Some important findings here:

  1. There are successful students (received a High Distinction (85-100%) in all of the categories. So, students can succeed whether they listen to me or not.
  2. Conducting one of the two activities (consulting and time spent online) slightly increased the chance of doing better, but there was still a chance of failure. Only conducting both activities resulted in no failures. So, if students do what I recommend, they probably won’t fail.
  3. The difference between the average grade for students who conducted both activities (76%) and those who conducted neither (60%), is the difference between passing a subject (50-64%) and getting a distinction (75-84%). So, if students do what I recommend, they are more likely to get a ‘good’ grade.

It’s worth noting a few things here. First, this data is from one assessment in one subject in one semester. I’ need to do this a couple more time to be very confident in the results. I should also consider potential bias in the data, i.e., do the results only occur because I conducted the experiment? Would that make this Schrödinger’s Class?

Conclusion

The modern university is a strange place. Students are lured in with flashy marketing campaigns then crammed into overcrowded classrooms, for which they pay a pretty premium. Academics are incentivised / performance managed with poorly conceived teaching and research metrics that wouldn’t get past peer review. Executives who have no idea what students or academics do on a day-to-day basis push through changes like ditching faculty teaching and research support teams while crowing about ‘research excellence’ and the ‘student experience’, all so they can say they implemented efficiencies when they are interviewing for their next management role.

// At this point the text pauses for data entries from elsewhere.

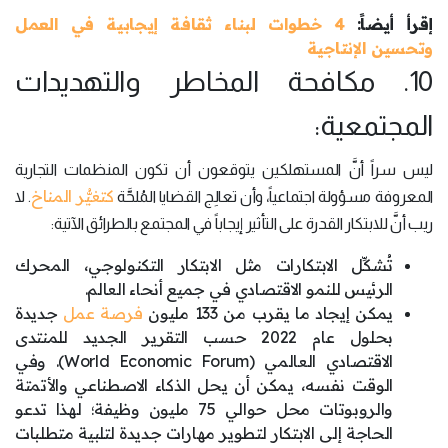
إقرأ أيضاً:
4 خطوات لبناء ثقافة إيجابية في العمل
وتحسين الإنتاجية
10. مكافحة المخاطر والتهديدات
المجتمعية:
ليس سراً أنَّ المستهلكين يتوقعون أن تكون المنظمات التجارية
كتغيُّر المناخ
المعروفة مسؤولة اجتماعياً، وأن تعالِج القضايا المُلحَّة
. لا
ريب أنَّ للابتكار القدرة على التأثير إيجاباً في المجتمع بالطرائق الآتية:
تُشكِّل الابتكارات مثل الابتكار التكنولوجي، المحرك
الرئيس للنمو الاقتصادي في جميع أنحاء العالم.
يمكن إيجاد ما يقرب من 133 مليون
فرصة عمل
جديدة
بحلول عام 2022 حسب التقرير الجديد للمنتدى
الاقتصادي العالمي (World Economic Forum). وفي
الوقت نفسه، يمكن أن يحل الذكاء الاصطناعي والأتمتة
والروبوتات محل حوالي 75 مليون وظيفة؛ لهذا تدعو
الحاجة إلى الابتكار لتطوير مهارات جديدة لتلبية متطلبات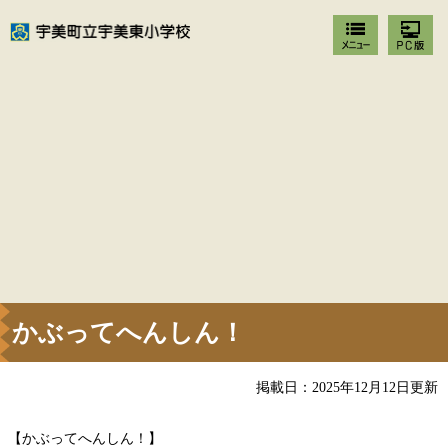
かぶってへんしん！
掲載日：2025年12月12日更新
【かぶってへんしん！】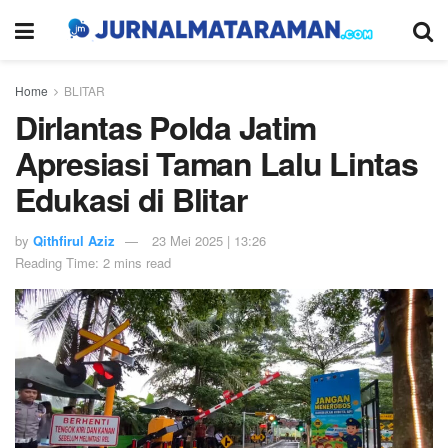
Home
BLITAR
Dirlantas Polda Jatim
Apresiasi Taman Lalu Lintas
Edukasi di Blitar
by
Qithfirul Aziz
23 Mei 2025 | 13:26
Reading Time: 2 mins read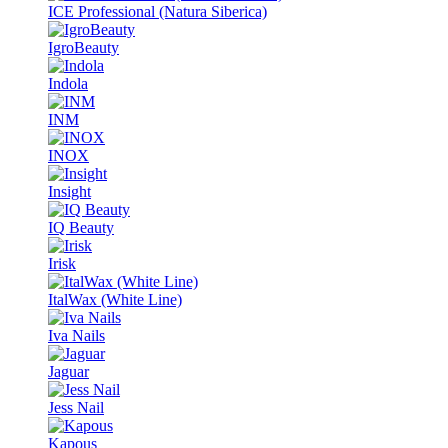
ICE Professional (Natura Siberica)
IgroBeauty
Indola
INM
INOX
Insight
IQ Beauty
Irisk
ItalWax (White Line)
Iva Nails
Jaguar
Jess Nail
Kapous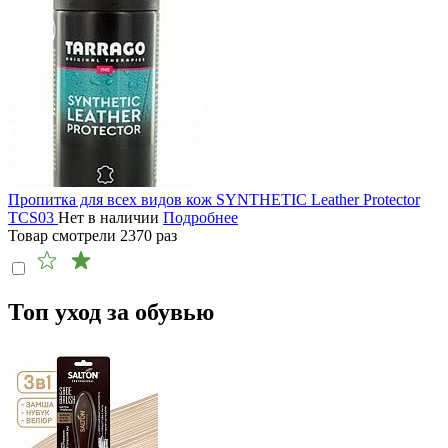
Пропитка для всех видов кож SYNTHETIC Leather Protector
TCS03
Нет в наличии
Подробнее
Товар смотрели
2370
раз
Топ уход за обувью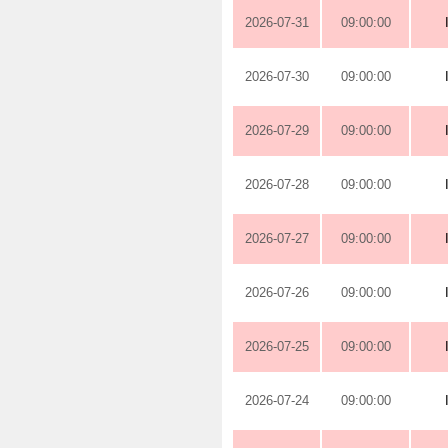
2026-07-31
09:00:00
2026-07-30
09:00:00
2026-07-29
09:00:00
2026-07-28
09:00:00
2026-07-27
09:00:00
2026-07-26
09:00:00
2026-07-25
09:00:00
2026-07-24
09:00:00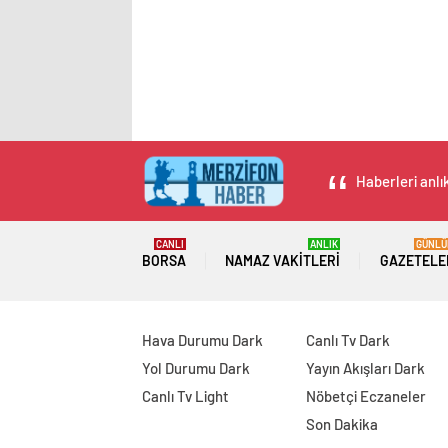
Haberleri anlı
CANLI
ANLIK
GÜNLÜ
BORSA
NAMAZ VAKITLERI
GAZETELE
Hava Durumu Dark
Canlı Tv Dark
Yol Durumu Dark
Yayın Akışları Dark
Canlı Tv Light
Nöbetçi Eczaneler
Son Dakika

One of the things that gets me through is my colleagues, the teachers, researchers and support staff, the people who actually enable, conduct and create excellent research and learning environments. I also love being in the classroom and supporting students to reach their goals, even if that’s just passing the subject. As I was saying to a colleague today (who was helping me plan changes to one of my subjects for next year), one of the basic things I try to pass on to everyone is the importance of being clear about the expectations of the task in front of you. If you can’t read the requirements of an assessment task (that you are paying to do) and attempt to fulfil them, you’re probably not going to be able to effectively meet the requirements of your future managers, employers or clients (who you are going to want to pay you).

And come on, an hour a week of study outside of tutorial time (or even inside tutorial time) really isn’t much of a commitment.

20 yr old me with blonde hair lying on top of a car
Back when all I really cared about was dyeing my hair, smoking cigarettes and pretending I was asleep on top of cars.